My dad was also a big influence on my reading choices. Both of my parents were avid readers, my mom loved Stewart, Holt and Whitney and we shared books all the time. But it was my dad who got me reading Arthur Conan Doyle. One year for Christmas my mom suggested my brother and I buy my dad a compilation of Sherlock Holmes stories for my dad. We bought him this thick tome that contained all of the complete Sherlock Holmes novels and short stories. My dad loved it. He loved to re-read his favorites and would write on inside front cover of the book the dates he had read it. The volume of Sherlock Holmes stories had a long list of dates. It was such a beloved book that over time the binding began to crumble.

Favorite high school teacher

During high school I had the joy of enrolling in my first literature class taught by Miss Carlson. I can’t recall her first name now, but I adored this woman. She had what I thought had to be the best job in the world. She got paid to read books and then to teach about them. She introduced me to Poe, Dickens and Bradbury—now how’s that for a diverse lot? I couldn’t get enough of these authors. To this day Bradbury will force me to think like no other author. And the chills I got from Poe, especially when Miss Carlson played a recording of Vincent Price reading The Cask of Amontillado, were thrilling beyond words.

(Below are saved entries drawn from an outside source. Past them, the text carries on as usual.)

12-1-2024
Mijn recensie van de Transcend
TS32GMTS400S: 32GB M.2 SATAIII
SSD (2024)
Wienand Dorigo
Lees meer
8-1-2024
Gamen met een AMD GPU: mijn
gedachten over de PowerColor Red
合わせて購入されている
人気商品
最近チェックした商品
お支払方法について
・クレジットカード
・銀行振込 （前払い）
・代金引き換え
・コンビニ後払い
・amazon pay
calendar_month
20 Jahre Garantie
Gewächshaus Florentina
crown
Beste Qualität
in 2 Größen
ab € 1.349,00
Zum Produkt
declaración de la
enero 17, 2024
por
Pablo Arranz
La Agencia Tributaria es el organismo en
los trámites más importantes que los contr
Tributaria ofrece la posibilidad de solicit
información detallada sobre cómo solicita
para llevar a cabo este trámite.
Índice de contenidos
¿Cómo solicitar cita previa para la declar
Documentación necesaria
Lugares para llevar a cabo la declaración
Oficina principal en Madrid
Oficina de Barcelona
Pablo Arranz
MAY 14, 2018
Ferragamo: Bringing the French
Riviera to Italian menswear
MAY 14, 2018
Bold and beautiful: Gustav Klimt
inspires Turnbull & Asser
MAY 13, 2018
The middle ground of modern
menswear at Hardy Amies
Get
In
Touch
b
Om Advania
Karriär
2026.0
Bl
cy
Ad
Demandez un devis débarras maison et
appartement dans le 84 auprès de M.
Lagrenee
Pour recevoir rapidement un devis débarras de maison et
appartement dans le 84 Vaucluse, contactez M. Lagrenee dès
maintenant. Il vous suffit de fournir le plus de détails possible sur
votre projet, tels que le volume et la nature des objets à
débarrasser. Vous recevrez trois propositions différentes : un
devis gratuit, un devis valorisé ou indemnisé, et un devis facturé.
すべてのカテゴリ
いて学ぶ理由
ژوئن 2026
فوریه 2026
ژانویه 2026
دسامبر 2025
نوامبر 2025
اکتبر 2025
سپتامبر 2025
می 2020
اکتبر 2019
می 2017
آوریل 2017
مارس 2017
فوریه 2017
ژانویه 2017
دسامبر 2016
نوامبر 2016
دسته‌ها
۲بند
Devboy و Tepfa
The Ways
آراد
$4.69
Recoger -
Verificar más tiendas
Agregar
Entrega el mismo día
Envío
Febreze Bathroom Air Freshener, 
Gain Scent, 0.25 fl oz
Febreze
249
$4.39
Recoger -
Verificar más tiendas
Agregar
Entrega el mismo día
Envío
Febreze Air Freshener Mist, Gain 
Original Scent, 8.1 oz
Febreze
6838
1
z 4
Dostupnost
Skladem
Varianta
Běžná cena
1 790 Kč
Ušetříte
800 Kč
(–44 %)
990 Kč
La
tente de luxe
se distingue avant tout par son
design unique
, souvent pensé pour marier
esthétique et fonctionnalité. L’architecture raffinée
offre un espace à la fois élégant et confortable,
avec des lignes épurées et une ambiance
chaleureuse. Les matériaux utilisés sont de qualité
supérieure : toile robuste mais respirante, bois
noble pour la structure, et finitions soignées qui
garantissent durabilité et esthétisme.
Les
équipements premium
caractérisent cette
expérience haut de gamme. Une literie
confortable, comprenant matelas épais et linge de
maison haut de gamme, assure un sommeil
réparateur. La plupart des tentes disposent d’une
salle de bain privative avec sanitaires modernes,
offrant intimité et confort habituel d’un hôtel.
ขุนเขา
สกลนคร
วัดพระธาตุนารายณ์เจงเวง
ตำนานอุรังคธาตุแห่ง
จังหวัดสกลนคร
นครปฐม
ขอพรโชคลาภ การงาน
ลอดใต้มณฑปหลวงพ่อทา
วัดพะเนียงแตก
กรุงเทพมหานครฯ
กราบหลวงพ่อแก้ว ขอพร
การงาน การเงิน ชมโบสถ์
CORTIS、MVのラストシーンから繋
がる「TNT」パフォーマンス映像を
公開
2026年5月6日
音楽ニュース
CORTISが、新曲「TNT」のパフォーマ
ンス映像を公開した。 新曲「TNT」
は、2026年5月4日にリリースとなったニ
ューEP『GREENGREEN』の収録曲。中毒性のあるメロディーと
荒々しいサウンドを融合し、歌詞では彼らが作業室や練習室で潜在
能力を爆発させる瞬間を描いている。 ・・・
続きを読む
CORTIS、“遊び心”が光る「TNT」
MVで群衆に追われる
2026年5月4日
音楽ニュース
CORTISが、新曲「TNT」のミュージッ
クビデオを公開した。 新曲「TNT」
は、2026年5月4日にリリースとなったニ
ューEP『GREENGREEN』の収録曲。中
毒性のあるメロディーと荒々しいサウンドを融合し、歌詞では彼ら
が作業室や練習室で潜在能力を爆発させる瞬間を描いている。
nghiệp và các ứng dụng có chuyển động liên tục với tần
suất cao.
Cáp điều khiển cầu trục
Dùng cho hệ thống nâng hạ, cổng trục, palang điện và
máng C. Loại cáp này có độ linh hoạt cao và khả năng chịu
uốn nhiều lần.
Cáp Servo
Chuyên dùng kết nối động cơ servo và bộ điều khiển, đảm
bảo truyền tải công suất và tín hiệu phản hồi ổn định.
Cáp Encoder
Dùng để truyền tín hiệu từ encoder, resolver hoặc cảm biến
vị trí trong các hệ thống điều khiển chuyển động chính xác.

As you can see, reading has been a life-long love affair for me. The romance genre has become my favorite, but I also love mysteries, literary fiction and even some sci-fi and fantasy. It is my love of reading that has lead to my dream of being an author. I’ve always had stories rattling around in my head. I’d hear a news story and I would soon have made up a whole mystery around what could have possibly happened. Or I’d see someone in an airport or shopping mall and something in their behavior would soon me making some intriguing story about them. I always thought everyone made up stories like that. But talking to my sister one day I discovered that wasn’t the case. She didn’t think like that. I also learned that most writers are constantly writing in their heads, thinking up story lines and asking themselves “What if?” I’ve been doing this all my life and so now I not only enjoy reading, I enjoy writing too.

So, what have I been reading this summer? Linda Howard, Sherry Thomas and a recent discovery and now a favorite romance author, Georgette Heyer. She wrote Regency romances and began her writing career in 1921. She also wrote mysteries, but I haven’t read any of those, yet. If you haven’t read any Heyer you must, especially if you love Jane Austen. Two Heyer favorites are Bath Tangle and the Reluctant Widow—very fun romps.

And this leads me back to my original question—what have you read this summer?